Marat/Sade, Right Brain Project Seating is always tight in RBP’s studio at Ravenswood and Irving Park, but director Nathan Robbel cramped it up further for his ingenious revival of Peter Weiss’s Brechtian classic. We sat stuffed into steep, narrow bleachers at one end of the room, a curtain hung practically in front of our noses, while the action unfolded throughout the other, say, 99.9 percent of the space. This not only advanced Weiss’s conceit—that the audience are guests invited to see a performance given by inmates at a progressive French insane asylum, circa 1808—but also (a) gave the show an unsettling depth of field and (b) made it easier for Robbel and company to scare the hell out of us whenever they felt like it—something they did often and with escalating effectiveness.

Enron, Timeline Theatre This production of the 2009 play by Brit writer Lucy Prebble did for me what nobody and nothing else has been able to do: provide a clear and compelling explication of the complex, insanely hubristic shell game that brought down Texas energy giant Enron. Rachel Rockwell and an extraordinary ensemble staged Prebble’s necessarily surreal script with great visual wit and a laughing-through-the-gape-mouthed-incredulity sense of humor.

Hit the Wall, the Inconvenience at Steppenwolf Theatre’s Garage Rep In a big coup for a young playwright, Ike Holter’s look at the Stonewall riots was reviewed, glowingly, by New Yorker critic Hilton Als. It deserved the national recognition. Holter and director Eric Hoff did an exquisite job of weaving together the memories, fantasies, and brutal realities of various characters who may or may not have been at Greenwich Village’s Stonewall Inn during the wee hours of June 28, 1969, when the gay rights movement was born. Later in 2012, Holter offered up an eccentric, Twilight Zone-ish piece called Loom. It was basically a goof, but it helped confirm his talent.

Empanada for a Dream at the Yo Solo Festival of Latino Solo Shows While Latino-American voters were shaking up the 2012 elections, Latino-American theater was doing the same to Chicago stages. Not long after Victory Gardens’s Oedipus el Rey came the first annual Yo Solo Festival, a coproduction of Teatro Vista and Collaboraction that showcased works by a half-dozen Hispano-centric artists.

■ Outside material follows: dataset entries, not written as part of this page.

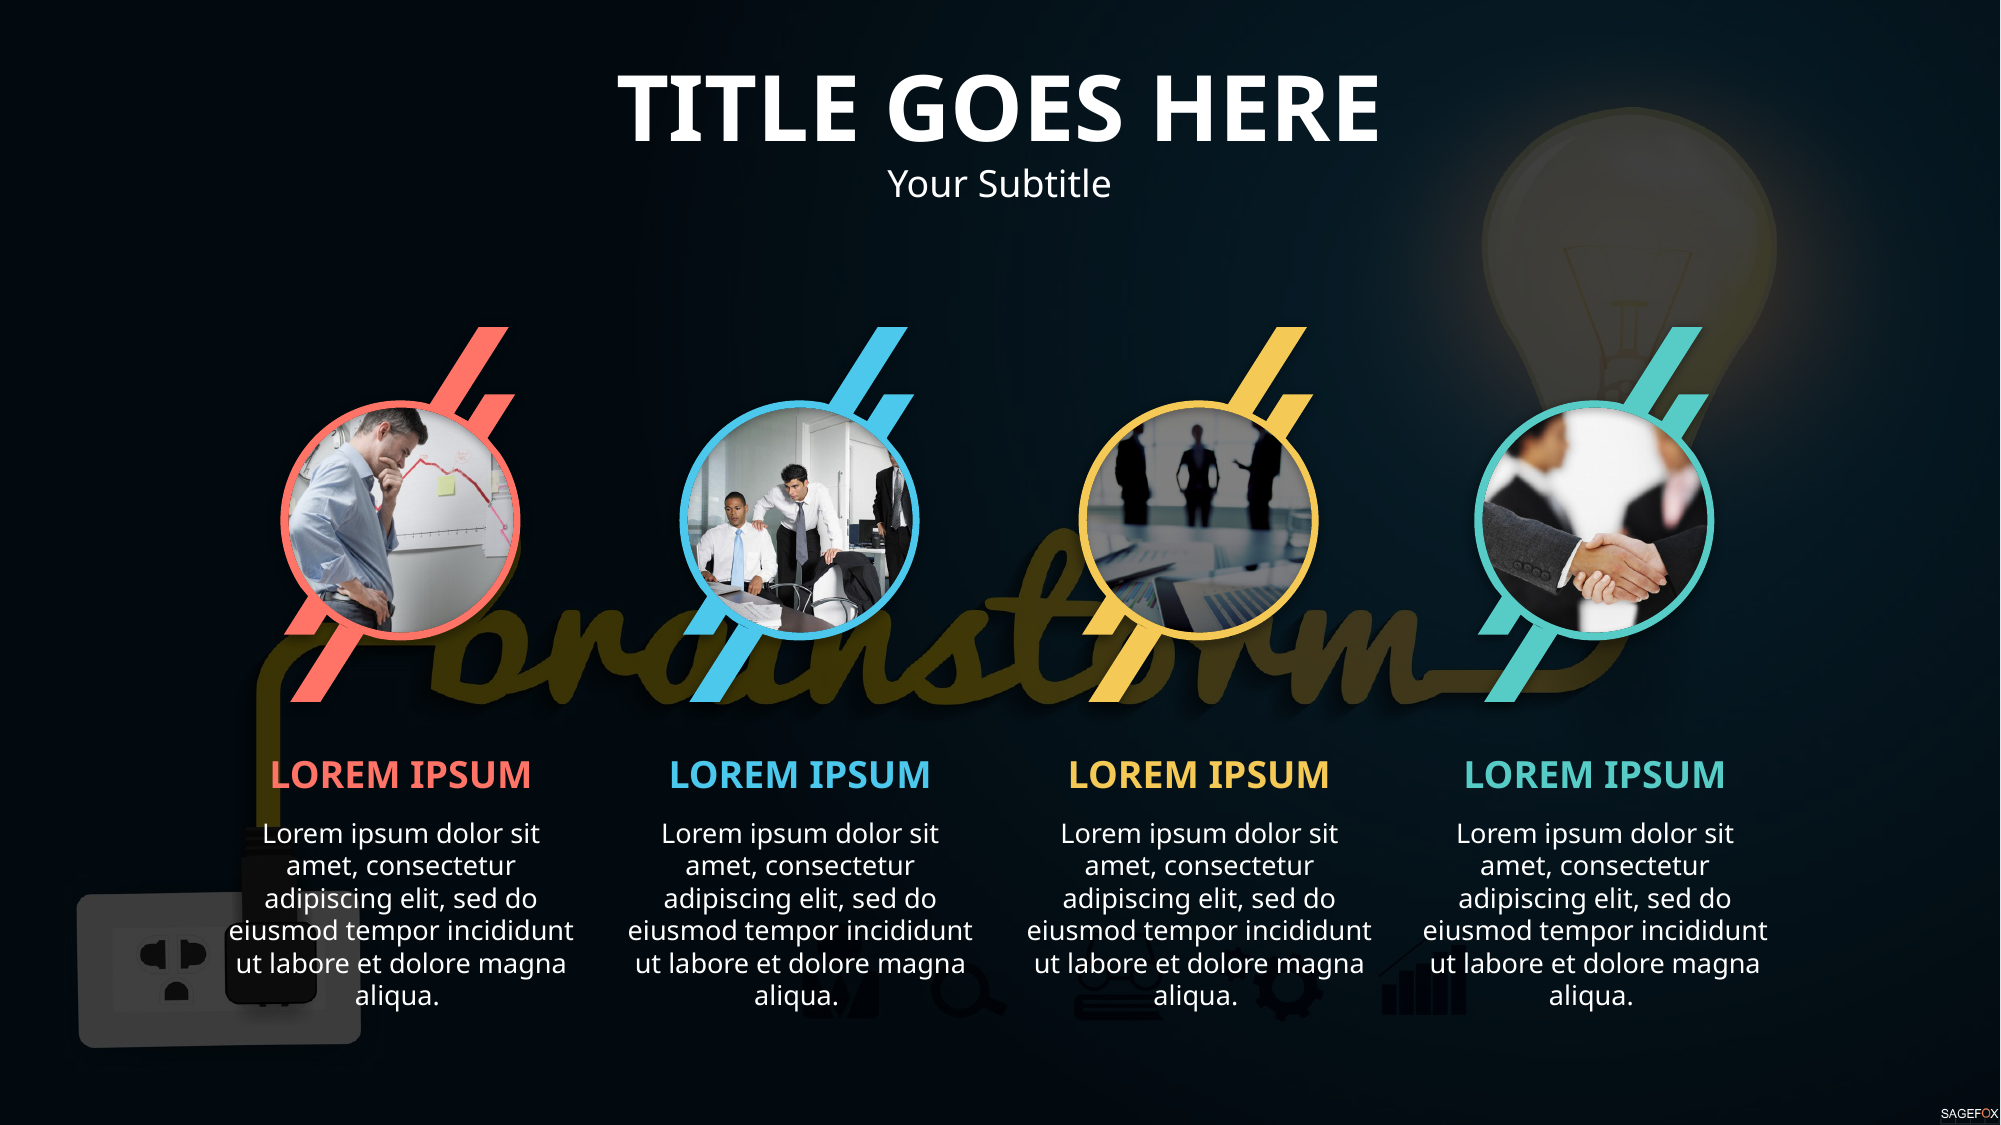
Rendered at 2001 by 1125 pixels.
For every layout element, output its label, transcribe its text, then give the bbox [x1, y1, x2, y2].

text_box TITLE GOES HERE Your Subtitle [548, 42, 1452, 212]
text_box [1487, 419, 1700, 631]
text_box LOREM IPSUM Lorem ipsum dolor sit amet, consectetur adipiscing elit, sed do eiusmod tempor incididunt ut labore et dolore magna aliqua. [1411, 746, 1779, 1017]
text_box [1473, 326, 1716, 704]
text_box [678, 326, 921, 704]
text_box [694, 419, 907, 631]
text_box [1077, 326, 1320, 704]
text_box LOREM IPSUM Lorem ipsum dolor sit amet, consectetur adipiscing elit, sed do eiusmod tempor incididunt ut labore et dolore magna aliqua. [217, 746, 585, 1017]
text_box [293, 419, 506, 631]
picture [0, 0, 2001, 1125]
text_box [279, 326, 522, 704]
text_box LOREM IPSUM Lorem ipsum dolor sit amet, consectetur adipiscing elit, sed do eiusmod tempor incididunt ut labore et dolore magna aliqua. [616, 746, 984, 1017]
text_box [1092, 419, 1304, 631]
text_box LOREM IPSUM Lorem ipsum dolor sit amet, consectetur adipiscing elit, sed do eiusmod tempor incididunt ut labore et dolore magna aliqua. [1015, 746, 1383, 1017]
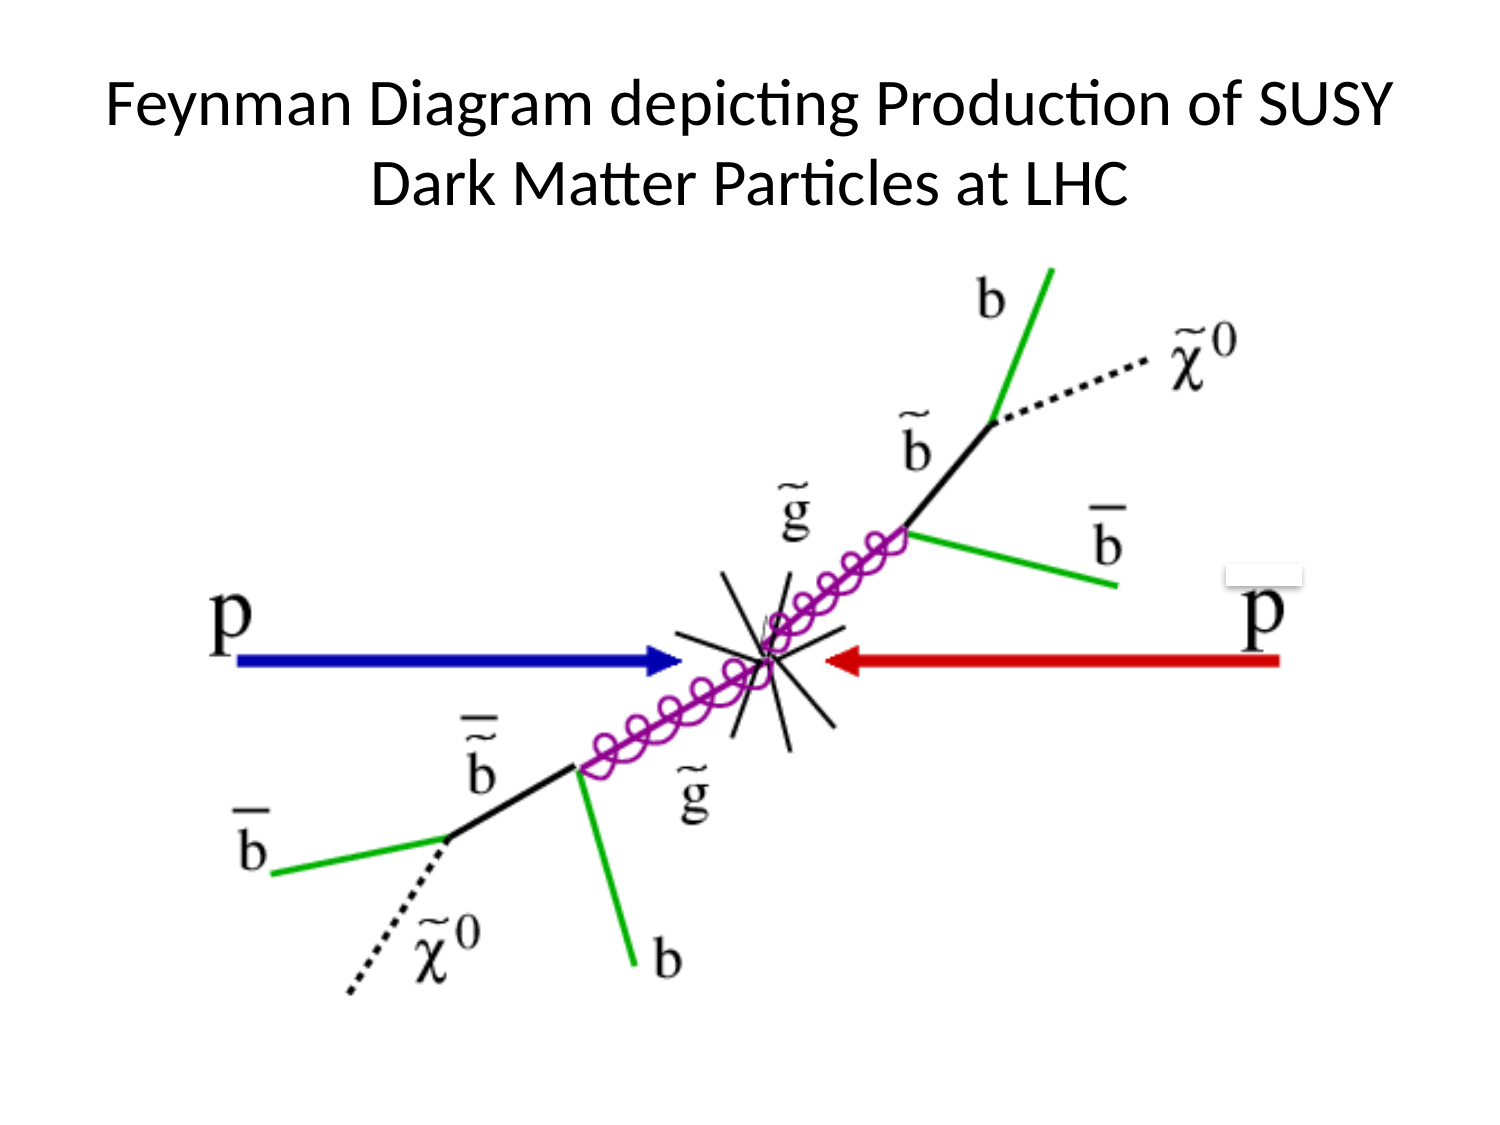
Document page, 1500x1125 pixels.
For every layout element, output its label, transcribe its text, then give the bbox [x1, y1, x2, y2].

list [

The standout in a fairly good field was Juan Francisco Villa’s Empanada for a Dream. “Harrowing, hilarious, absurd, brave, incredibly well crafted yet terrifying in its rage,” I wrote at the time, “Villa’s memoir of growing up in the drug culture of Manhattan’s lower east side reminds me of nothing so much as William Carlos Williams’s advice to readers of Allen Ginsberg’s ‘Howl’: ‘Hold back the edges of your gowns, Ladies, we are going through hell.'”

As a man with an English degree, I tend to be more attentive to the playwright’s words than the actors’ actions. This year some Chicago performers did a great job of weaning me away from that bias. They include Marc Grapey (The Iceman Cometh, Victory Gardens’ Equivocation, and Northlight Theatre’s The Odd Couple), Janet Ulrich Brooks (Steppenwolf’s South of Settling and Victory Gardens’ Failure: A Love Story), Arturo Soria (Oedipus el Rey, Hit the Wall, and Equivocation), Sean Fortunato (Enron and Chicago Shakespeare’s The School for Lies), the egregiously underknown Melissa Lorraine (Theatre Y’s Porn), and a twitchy Mark Montgomery in Writers’ Theatre’s The Letters.

Oh, and one show I truly hated: Calixto Bieito’s Goodman Theatre revival of the Tennessee Williams play Camino Real, which seemed dedicated not just to the degradation of Williams himself but of every actor onstage. Seriously, that appeared to be the concept.